Laut Continuum sind sie extrem widerstandsfähig und sehr leicht. Kunden können auch ihre
eigenen Modelle online kreieren.
Doch nicht nur bei exklusiven Schuhen ist der 3-D-Druck en vogue. Sportartikelhersteller Nike
etwa lässt für die Football-Sportschuhproduktion schon länger die Sohlen drucken.
Leitfähiger Stoff mit Elektroden
Ein T-Shirt, das Sportler vor Überlastung und Unterforderung schützt, haben Wissenschaftler des
Fraunhofer-Instituts für Integrierte Schaltungen entwickelt. Das FitnessSHIRT ist mit leitfähigen, in
den Stoff integrierten Elektroden ausgestattet, die die Herzaktivitäten des Trägers erfassen.
Ein Band um den Oberkörper zeichnet auf, wie der Brustkorb sich beim Atmen bewegt. Die
abnehmbare Elektronikeinheit digitalisiert die Rohdaten und berechnet Werte wie Herzschlag,
Puls und Atemfrequenz. Die Daten werden an Smartphone oder PC weitergeleitet, ausgewertet
und gespeichert.
Das Frankfurter Start-up Wearable Life Science geht sogar noch einen Schritt weiter: Die
Sportbekleidung der Antelope-Kollektion nutzt die elektronische Muskelstimulation, um durch
zusätzliche Anregung der Muskulatur mittels Stromstößen dem Träger einen höheren
Trainingseffekt zu bescheren.
Start-up in New York
Neben Leistungs- und Amateursportlern könnten auch Senioren oder Reha-Patienten vom
FitnessSHIRT profitieren. Da das T-Shirt ständig Rückmeldungen zu den Körpersignalen gibt,
weiß der Träger immer, ob er sich optimal belastet oder noch einen Gang zulegen sollte.

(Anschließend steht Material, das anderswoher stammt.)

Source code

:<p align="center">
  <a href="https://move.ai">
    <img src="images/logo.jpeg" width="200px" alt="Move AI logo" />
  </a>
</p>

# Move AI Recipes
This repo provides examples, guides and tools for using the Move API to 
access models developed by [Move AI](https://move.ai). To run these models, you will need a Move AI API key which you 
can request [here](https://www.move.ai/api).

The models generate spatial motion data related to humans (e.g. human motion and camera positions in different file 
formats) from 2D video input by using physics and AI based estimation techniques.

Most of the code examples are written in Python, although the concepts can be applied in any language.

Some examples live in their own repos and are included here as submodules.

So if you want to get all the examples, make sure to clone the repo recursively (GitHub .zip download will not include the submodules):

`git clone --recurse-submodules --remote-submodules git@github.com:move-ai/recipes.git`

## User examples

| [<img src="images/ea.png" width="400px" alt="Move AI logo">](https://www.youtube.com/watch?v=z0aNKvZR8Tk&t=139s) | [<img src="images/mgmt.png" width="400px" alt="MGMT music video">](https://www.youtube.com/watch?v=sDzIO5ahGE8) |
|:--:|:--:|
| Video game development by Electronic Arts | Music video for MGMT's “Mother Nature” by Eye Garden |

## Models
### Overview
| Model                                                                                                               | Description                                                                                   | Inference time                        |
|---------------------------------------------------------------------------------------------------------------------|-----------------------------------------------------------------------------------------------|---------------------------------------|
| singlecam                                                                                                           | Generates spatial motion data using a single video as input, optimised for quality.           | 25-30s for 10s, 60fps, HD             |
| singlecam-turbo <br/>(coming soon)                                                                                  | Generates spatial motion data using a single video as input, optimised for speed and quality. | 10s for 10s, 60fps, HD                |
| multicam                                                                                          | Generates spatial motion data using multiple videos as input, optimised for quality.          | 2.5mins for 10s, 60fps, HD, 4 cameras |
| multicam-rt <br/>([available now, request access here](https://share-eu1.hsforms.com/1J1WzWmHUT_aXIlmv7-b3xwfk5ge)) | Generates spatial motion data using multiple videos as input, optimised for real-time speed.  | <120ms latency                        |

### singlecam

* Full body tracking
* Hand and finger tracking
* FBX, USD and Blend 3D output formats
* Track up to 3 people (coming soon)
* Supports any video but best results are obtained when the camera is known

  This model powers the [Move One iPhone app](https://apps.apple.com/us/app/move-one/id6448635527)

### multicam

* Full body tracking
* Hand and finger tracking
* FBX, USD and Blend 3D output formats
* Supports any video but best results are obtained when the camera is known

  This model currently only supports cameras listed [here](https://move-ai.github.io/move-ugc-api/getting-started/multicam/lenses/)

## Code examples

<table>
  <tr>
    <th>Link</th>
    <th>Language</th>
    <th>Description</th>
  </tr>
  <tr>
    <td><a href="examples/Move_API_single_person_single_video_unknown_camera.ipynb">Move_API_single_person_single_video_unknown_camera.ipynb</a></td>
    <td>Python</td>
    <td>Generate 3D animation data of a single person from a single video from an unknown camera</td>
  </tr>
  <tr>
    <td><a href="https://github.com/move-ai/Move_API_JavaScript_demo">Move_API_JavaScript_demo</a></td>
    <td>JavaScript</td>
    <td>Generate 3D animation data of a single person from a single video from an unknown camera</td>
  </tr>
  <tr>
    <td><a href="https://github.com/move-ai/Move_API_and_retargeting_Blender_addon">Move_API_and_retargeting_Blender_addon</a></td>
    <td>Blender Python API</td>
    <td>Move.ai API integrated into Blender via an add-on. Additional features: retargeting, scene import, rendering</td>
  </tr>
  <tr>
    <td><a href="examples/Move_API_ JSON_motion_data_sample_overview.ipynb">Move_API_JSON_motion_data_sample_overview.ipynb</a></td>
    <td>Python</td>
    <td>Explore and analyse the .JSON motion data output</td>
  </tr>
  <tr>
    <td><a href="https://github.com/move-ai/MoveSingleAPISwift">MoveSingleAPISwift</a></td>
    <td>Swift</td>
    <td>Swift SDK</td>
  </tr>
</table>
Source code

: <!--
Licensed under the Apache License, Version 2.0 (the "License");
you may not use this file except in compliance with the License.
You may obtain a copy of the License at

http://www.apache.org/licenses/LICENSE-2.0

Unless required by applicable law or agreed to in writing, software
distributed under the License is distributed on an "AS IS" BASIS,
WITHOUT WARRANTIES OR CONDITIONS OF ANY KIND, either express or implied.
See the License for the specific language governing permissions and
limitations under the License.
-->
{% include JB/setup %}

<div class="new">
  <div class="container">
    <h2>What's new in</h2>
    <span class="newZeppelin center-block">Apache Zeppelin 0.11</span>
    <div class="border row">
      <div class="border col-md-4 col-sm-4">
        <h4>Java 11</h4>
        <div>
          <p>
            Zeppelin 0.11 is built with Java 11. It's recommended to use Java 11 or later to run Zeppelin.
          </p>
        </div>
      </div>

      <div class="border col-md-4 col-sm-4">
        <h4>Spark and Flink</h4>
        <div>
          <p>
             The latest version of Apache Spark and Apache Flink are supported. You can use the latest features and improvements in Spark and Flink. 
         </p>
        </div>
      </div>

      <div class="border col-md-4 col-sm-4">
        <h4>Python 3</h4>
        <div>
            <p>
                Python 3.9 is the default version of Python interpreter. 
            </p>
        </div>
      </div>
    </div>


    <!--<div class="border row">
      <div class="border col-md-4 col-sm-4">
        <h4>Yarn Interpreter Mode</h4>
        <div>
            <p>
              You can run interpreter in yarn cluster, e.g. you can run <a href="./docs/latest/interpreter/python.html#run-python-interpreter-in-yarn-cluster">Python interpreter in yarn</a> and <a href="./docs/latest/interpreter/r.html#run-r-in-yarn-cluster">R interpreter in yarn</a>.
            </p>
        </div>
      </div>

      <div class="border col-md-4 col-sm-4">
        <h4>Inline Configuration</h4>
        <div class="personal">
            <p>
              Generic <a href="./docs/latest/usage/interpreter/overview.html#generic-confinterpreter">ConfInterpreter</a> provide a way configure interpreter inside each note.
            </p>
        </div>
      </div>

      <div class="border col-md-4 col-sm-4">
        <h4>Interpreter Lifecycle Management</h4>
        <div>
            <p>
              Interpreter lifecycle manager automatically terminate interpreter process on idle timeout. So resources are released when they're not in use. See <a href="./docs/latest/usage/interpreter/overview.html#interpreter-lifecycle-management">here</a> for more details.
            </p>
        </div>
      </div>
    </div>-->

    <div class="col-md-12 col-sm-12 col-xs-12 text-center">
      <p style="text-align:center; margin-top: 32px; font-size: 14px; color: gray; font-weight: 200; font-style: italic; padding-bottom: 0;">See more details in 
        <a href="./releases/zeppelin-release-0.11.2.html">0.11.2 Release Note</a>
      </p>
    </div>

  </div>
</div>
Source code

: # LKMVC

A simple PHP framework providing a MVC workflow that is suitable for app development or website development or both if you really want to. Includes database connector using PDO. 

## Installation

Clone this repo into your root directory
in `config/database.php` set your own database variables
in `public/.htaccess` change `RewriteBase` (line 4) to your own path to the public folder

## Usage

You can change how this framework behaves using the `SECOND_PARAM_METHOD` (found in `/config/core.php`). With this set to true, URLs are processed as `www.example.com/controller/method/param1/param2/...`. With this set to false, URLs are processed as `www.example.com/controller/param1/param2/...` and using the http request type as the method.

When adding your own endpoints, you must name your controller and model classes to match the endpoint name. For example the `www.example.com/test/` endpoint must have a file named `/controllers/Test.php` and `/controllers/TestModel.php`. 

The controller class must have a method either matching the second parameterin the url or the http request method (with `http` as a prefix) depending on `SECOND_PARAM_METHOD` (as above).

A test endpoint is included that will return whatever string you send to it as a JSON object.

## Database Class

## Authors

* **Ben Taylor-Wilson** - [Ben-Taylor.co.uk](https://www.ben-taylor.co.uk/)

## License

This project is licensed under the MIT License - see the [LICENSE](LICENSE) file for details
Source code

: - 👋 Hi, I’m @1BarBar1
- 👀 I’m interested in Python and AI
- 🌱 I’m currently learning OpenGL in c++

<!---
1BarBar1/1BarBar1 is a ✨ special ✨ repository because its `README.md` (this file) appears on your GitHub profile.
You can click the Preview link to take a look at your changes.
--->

Perfekt passende Mode verspricht Acustom Apparel. Das Start-up, das gerade einen Shop in New
York eröffnet hat, arbeitet mit einem 3-D-Bodyscanner.
„Ich war völlig frustriert, dass ich keine Mode von der Stange gefunden habe, die passte“, erzählt
Mitbegründer Jamal Motlagh.
Scanner arbeitet sekundenschnell
„Und Hunderte von Dollar für eine maßgeschneiderte Jeans wollte ich nicht ausgeben. Irgendwie
mussten sich traditionelle Schneiderkunst und moderne Technik doch verbinden lassen.“
Statt mit dem Maßband werden die Kunden von Acustom Apparel von einem Scanner
ausgemessen. Das dauert nur ein paar Sekunden und liefert gut 200.000 Daten, ein Schneider
würde laut Motlagh ein paar Stunden für so ein exaktes Schnittmuster brauchen.
Smart Clothes
Dann werden anhand der Daten und der persönlichen Wünsche des Kunden die Kleider
entwickelt. Vom schwarzen Anzug bis zum Businesshemd, vom Mantel bis zur besagten Jeans
kann Mann sich bequem ein gut sitzendes Outfit zusammenstellen, ohne stundenlang danach
suchen zu müssen.
Als Smart Clothes oder Hightech-Kleidung werden Textilien bezeichnet, die etwa durch
chemische, biologische oder elektronische Ausstattungen Zusatzfunktionen bieten. Ursprünglich
wurde die intelligente Kleidung für spezielle Anforderungen bei der Arbeit (Polizei, Feuerwehr oder
Militär) entwickelt, schon bald könnte sie auch im Alltag Einzug halten.